Here is one that is merely informative without being condescending:
https://en.wikipedia.org/wiki/Aluminium_smelting
Note a requirement of a little more than "just add energy".
I have taught some stuff on this topic a couple of years before this site existed. And no, that doesn't make me any more special than any other postgraduate engineering student with a metallurgical focus at the time, you just happen to have hit something I was doing.
Perhaps you should look up some melting points of molten oxides and then consider if your electrodes are going to survive, let alone have your metal of choice plated out on them.
I'm sure that you are extremely good at coding or something, but there are a lot of people on this site and the odds are when you bring up something where you are out of your depth that you will hit someone who has had to actually put some work into that topic. Perhaps instead of feeling threatened and getting insulting you should consider a different reaction.
It truly is a bad combination.
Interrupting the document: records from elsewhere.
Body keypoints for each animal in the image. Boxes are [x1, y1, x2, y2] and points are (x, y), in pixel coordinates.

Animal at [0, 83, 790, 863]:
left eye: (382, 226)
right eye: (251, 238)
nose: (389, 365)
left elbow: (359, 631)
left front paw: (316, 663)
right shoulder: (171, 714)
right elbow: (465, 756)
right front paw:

Seriously, do some research before bragging about teaching on a subject you clearly know nothing about. Just because you're familiar with one particular way of doing things does not mean it is the only possible approach.
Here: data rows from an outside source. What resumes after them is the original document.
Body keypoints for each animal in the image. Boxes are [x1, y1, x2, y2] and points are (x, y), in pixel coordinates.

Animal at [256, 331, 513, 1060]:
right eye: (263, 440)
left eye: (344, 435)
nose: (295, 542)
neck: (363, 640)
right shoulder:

Yes, the temperatures are high. Guess what, the people developing these systems figured that out pretty early on, and electricity turns out to be pretty good at heating things to high temperatures, with several experimental designs being heated by the current used for electrolysis. The material difficulties with the electrodes and crucibles are also areas of current research, but workable solutions already exist. The fact is that molten oxide electrolysis can produce large quantities of reduced metal and oxygen with the only inputs being oxides (typically a mix of silicates and metal oxides, as in molten basalt rock) and electricity. No reducing agents required.
Consider aluminium oxide (alumina), you've got to heat it up to a bit above 2000C before it is molten.
Assuming your electrodes can survive how are you going to actually get the aluminium out?
Hence the process I linked to above instead of "just use energy".
Are you getting yet why your "just use energy" is coming across like "just use a Star Trek matter replicator"?
I'm not suggesting impossibility, just that it's not so trivial as you are suggesting.
I'm not bragging, merely pointing out that I know more than nothing about the topic (and that nothing point is sadly where you are arguing from for some strange reason).
Of course it's impractical. It's not just impractical for that metal oxide situation, it's impractical across the range which is why the "just add energy" approach is ridiculous - other things are done before adding energy.
I certainly have done so, far more than you on the topic given what I was doing for a living.
Well no, technically possible does not seem to be coming into it at all.
As for getting iron out of an iron oxide in a silicon rich molten mass - assuming the electrodes survive how are you going to get the iron out at the electrode? It's going to be far too hot to plate out isn't it?
Do you have a citation (instead of an insult) on that which you have come across as part of what you are calling your "research"? If you do I suggest you actually read it and I'm sure you'll find that the only one saying "just add energy" is you.